__ACTION ITEM 1__:
Please copy the part of the Michael Holmes profile that opens with the words containing "A year later, after" and closes with "in his life.".
__ACTION ITEM 2__:
According to the Michael Holmes profile, what is the motto of Rx Outreach?
__ACTION ITEM 3__:
Go on with the Michael Holmes profile from the point where it stops.

__PASSAGE TO READ__:
By almost any definition, Michael Holmes’ career had been a success story. The first of his family to attend college, Michael Holmes, AB ’79, went on to become a partner at Edward Jones, heading the company’s HR division. Under his leadership, Edward Jones achieved the No. 1 spot in Fortune’s 100 Best Companies to Work For. At age 46, Holmes retired to volunteer his time with nonprofit organizations that made a difference in people’s lives.
A year later, after finding the nonprofit pace slower than expected, Holmes accepted a leadership role with Express Scripts. He began by running the firm’s HR function and was soon managing $2 billion worth of subsidiary businesses along with many of the corporate staff groups and leading strategy for the firm. But something was still missing: He was looking for a greater purpose in his life.
Then, during an act of prayer, Holmes’ true calling was revealed to him. “God spoke to me that morning. There was no doubt in my mind,” says Holmes, who was then in his 50s. “He put it in my heart to take Rx Outreach, a small part of my portfolio, and spin it off as a nonprofit.”
Within a few months, Holmes founded Rx Outreach as a stand-alone company that makes prescription drugs affordable and accessible for the underprivileged. He then retired from Express Scripts to dedicate himself to this new mission. (The organization’s motto is “Honoring God by serving others.”)

__RECORDS SHOWN__:
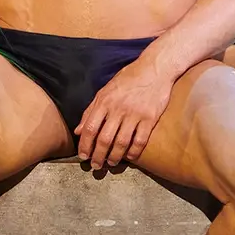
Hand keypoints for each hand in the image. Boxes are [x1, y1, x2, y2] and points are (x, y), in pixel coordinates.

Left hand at [75, 48, 181, 170]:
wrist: (155, 68)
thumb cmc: (128, 79)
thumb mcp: (105, 91)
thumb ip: (91, 110)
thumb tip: (78, 130)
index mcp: (104, 101)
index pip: (90, 128)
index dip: (85, 145)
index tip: (83, 156)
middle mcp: (118, 109)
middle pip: (104, 139)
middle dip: (98, 156)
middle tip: (96, 166)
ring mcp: (135, 114)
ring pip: (121, 143)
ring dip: (114, 157)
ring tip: (111, 163)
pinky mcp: (150, 118)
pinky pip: (140, 141)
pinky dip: (133, 152)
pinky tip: (129, 158)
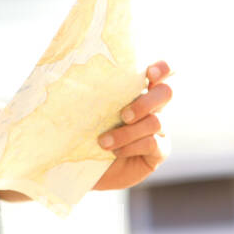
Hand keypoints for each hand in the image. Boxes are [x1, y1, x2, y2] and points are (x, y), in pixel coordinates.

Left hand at [93, 61, 172, 189]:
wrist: (88, 165)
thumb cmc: (86, 131)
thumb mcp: (88, 111)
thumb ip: (91, 94)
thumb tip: (66, 77)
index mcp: (138, 89)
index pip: (162, 71)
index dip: (163, 68)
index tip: (149, 73)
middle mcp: (154, 107)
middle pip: (166, 92)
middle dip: (146, 102)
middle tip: (124, 115)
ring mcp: (160, 129)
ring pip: (155, 122)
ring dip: (127, 132)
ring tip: (103, 142)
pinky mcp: (160, 151)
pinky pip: (152, 143)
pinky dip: (131, 146)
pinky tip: (115, 151)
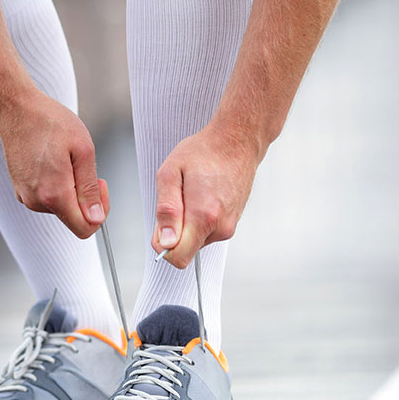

__WRITTEN RESPONSE 1__:
A year later, after finding the nonprofit pace slower than expected, Holmes accepted a leadership role with Express Scripts. He began by running the firm’s HR function and was soon managing $2 billion worth of subsidiary businesses along with many of the corporate staff groups and leading strategy for the firm. But something was still missing: He was looking for a greater purpose in his life.

__WRITTEN RESPONSE 2__:
"Honoring God by serving others."

__WRITTEN RESPONSE 3__:
With a generous donation from Express Scripts, which at the outset contributed $7 million worth of equipment and supplies, Holmes assembled a team including pharmacists, patient service representatives and technical support personnel that could deliver these heavily discounted drugs to those in need. He also established partnerships with pharmaceutical companies willing to donate drugs outright or sell them at greatly reduced cost. Now with 40,000 patients a year, Rx Outreach has helped patients save nearly $1 billion.
In just one of thousands of examples, a retired teacher who lives on a farm with her husband couldn’t afford Plaquenil, a brand medication, for her rheumatoid arthritis. Without it, she was faced with moving to a nursing home since her husband couldn’t take care of her. By lowering the cost from $600 a month to $35 for two months’ treatment, Rx Outreach made it possible for her to remain at home.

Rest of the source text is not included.